Richard Wakeling of GameSpot also attributed the plot to B-movies: "Even the predictable, profanity-laden story is reminiscent of the type of gritty B-movies Steven Seagal is known for". Richard Wakeling gave the game a "mediocre" rating of 5, giving the article header "misses the mark". Wakeling agreed that open world and the connected increase of scale and flexibility of the game had been a good idea but still maintained that the game is "frequently disrupted by a myriad of flaws", such as the barrenness of the open-world environment and the multitude of technical and graphical performance glitches. Richard Wakeling noted that sniping in the game "is all about being cautious and taking a measured approach" which "offers a unique approach" which, in turn, makes Sniper Ghost Warrior 3 stand out from its contemporaries. However, he summed up by claiming "sniping is the winning card in its [Sniper Ghost Warrior 3] deck, but CI Games regularly plays other hands to the game's detriment".

Ray Porreca of Destructoid gave the game a "poor" rating of 3. Porreca called the game dull; a "boring open-world shooter stitched together with half-baked gameplay systems and incongruous storytelling". Porreca critiqued the game's open-world setting, calling it a "detriment to the game". Eurogamers reviewer, however, wrote: "during the core loop of infiltration, sniping and exfiltration - the open-world shines."

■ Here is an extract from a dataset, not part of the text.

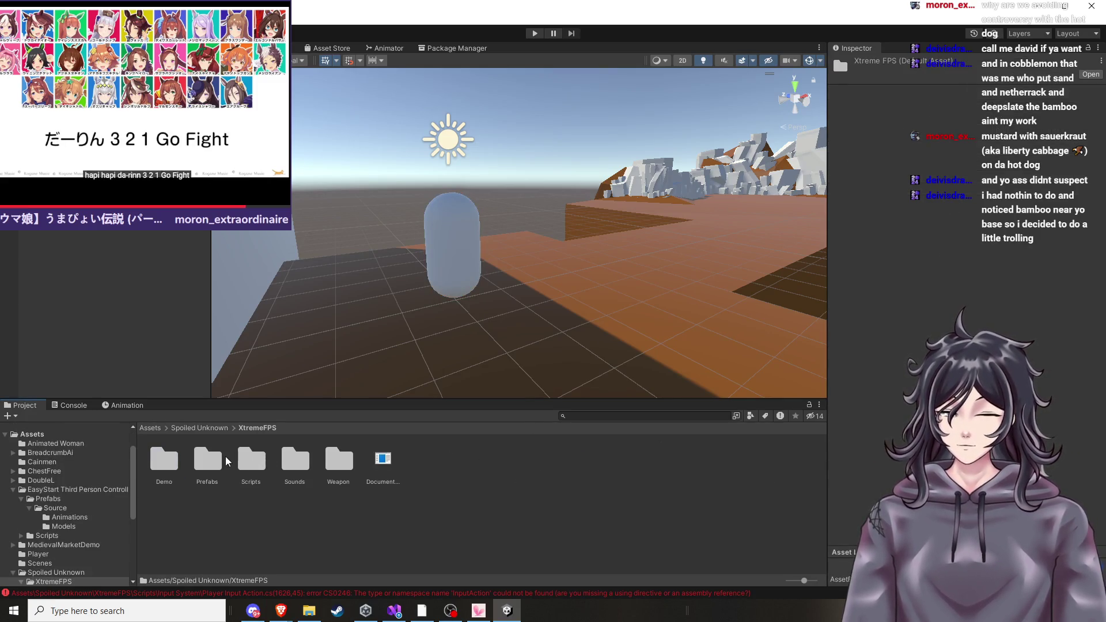
double_click(242, 469)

Will Freeman from The Guardian seemed he couldn't make up his mind whether Sniper Ghost Warrior 3 manages to distinguish itself from other shooters. He writes "It's full of decent enough missions that often require a more tactical approach than those seen in more gung-ho shooters", however he writes "sniping gunplay doesn't quite do enough to make this feel distinct". Finally, he summed up: "with so many military shooters on offer, there is still not quite enough here to make it stand out". According to Freeman, the game's narrative is full of stereotypes, the setting too familiar, but the game is pretty.

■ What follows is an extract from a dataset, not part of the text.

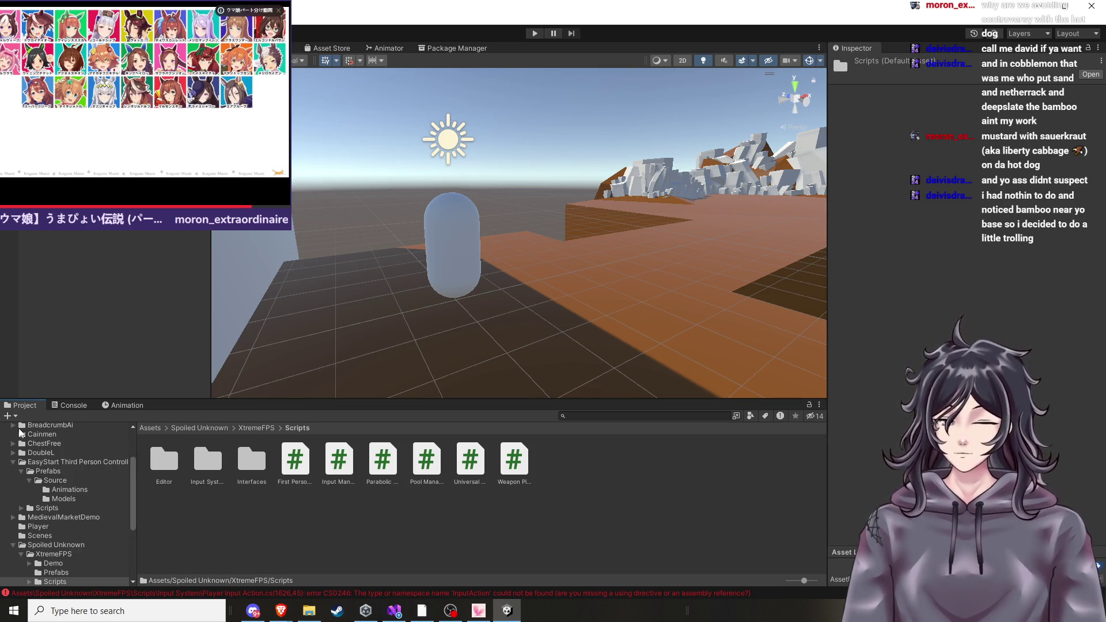
click(59, 573)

Dan Thompson of Push Square agreed that the game's narrative had stereotypes, which he called "generic and boring". However, he appreciated the game's "fun gameplay mechanics". He also wrote that picking off enemies one by one through stealth "definitely feels as if you're a ghost". However, he was critical of the game's technical performance, writing: "The game is incredibly unoptimized, one of the worst we've seen this generation". He also complained the reviewers had gotten stuck in the environment with their vehicle "almost twice".

Aggregate score
| Aggregator | Score |
|---|---|
| Metacritic | PC: 59/100 PS4: 55/100 XONE: 57/100 |

Review scores
| Publication | Score |
|---|---|
| Destructoid | 3/10 |
| GameSpot | 5/10 |
| GameStar | 70/100 |
| IGN | 5.5/10 |
| Jeuxvideo.com | 14/20 |
| Push Square | 4/10 |
| The Guardian | 3/5 |

===Sales===
Sniper Ghost Warrior 3 sold over 1 million copies of the game across PC, PS4, and Xbox One in its first 10 months. CI Games CEO Marek Tyminski stated that the title had achieved a relatively successful outcome despite mediocre media reception. The game was the lead contributor to CI Games' €24 million in profits over the 2017 fiscal year.